((

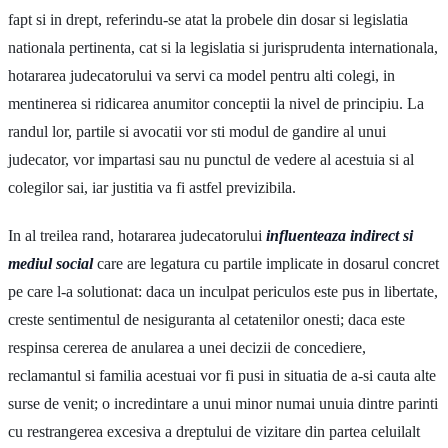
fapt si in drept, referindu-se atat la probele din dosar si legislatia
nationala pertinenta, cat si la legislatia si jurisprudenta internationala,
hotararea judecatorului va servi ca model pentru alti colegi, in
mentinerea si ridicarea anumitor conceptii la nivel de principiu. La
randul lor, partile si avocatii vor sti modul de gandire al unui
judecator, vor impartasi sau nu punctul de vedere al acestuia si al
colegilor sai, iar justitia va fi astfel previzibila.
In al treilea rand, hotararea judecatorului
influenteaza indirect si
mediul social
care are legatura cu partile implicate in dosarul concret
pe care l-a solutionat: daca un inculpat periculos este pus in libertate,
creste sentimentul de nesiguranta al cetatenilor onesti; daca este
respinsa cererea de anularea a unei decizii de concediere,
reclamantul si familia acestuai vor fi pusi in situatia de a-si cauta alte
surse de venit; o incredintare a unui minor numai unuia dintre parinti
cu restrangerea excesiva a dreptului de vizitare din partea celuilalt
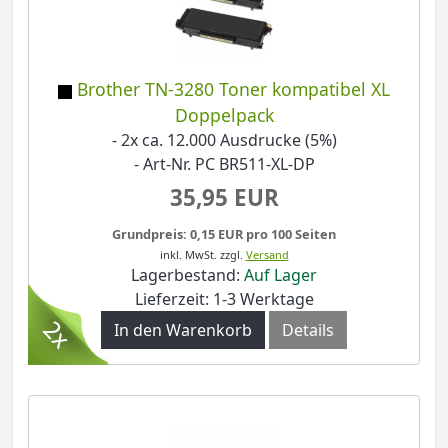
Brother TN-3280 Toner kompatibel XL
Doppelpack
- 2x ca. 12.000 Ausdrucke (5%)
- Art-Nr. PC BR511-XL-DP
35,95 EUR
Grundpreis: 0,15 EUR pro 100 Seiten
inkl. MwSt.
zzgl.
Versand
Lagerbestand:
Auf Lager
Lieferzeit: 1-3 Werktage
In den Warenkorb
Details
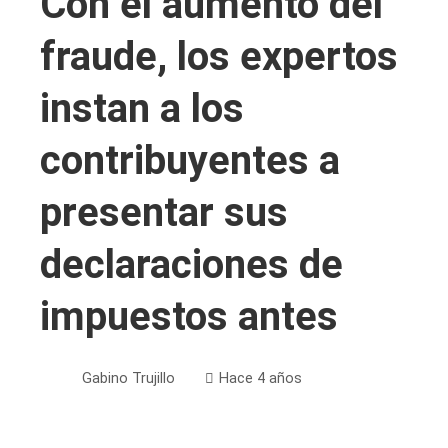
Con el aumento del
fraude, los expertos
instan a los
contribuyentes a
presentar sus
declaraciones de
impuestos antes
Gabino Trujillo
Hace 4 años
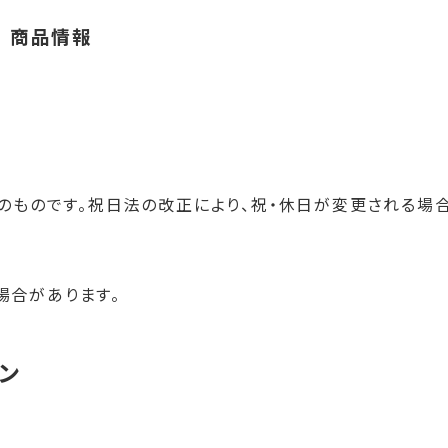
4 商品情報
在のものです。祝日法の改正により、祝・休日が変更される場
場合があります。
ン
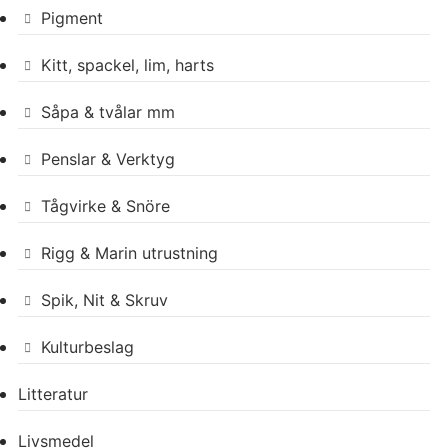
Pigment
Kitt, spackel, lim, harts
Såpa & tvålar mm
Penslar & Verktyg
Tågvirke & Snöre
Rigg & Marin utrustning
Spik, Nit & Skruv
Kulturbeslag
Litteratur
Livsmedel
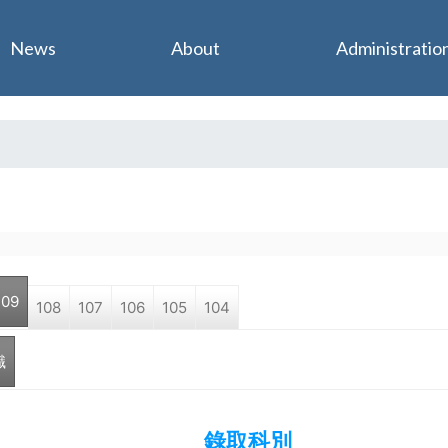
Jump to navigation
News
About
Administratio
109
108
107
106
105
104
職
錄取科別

))

What you need to do: Whenever the string "hotararea" occurs in a line of the entries above, copy that line.

Result:
hotararea judecatorului va servi ca model pentru alti colegi, in
In al treilea rand, hotararea judecatorului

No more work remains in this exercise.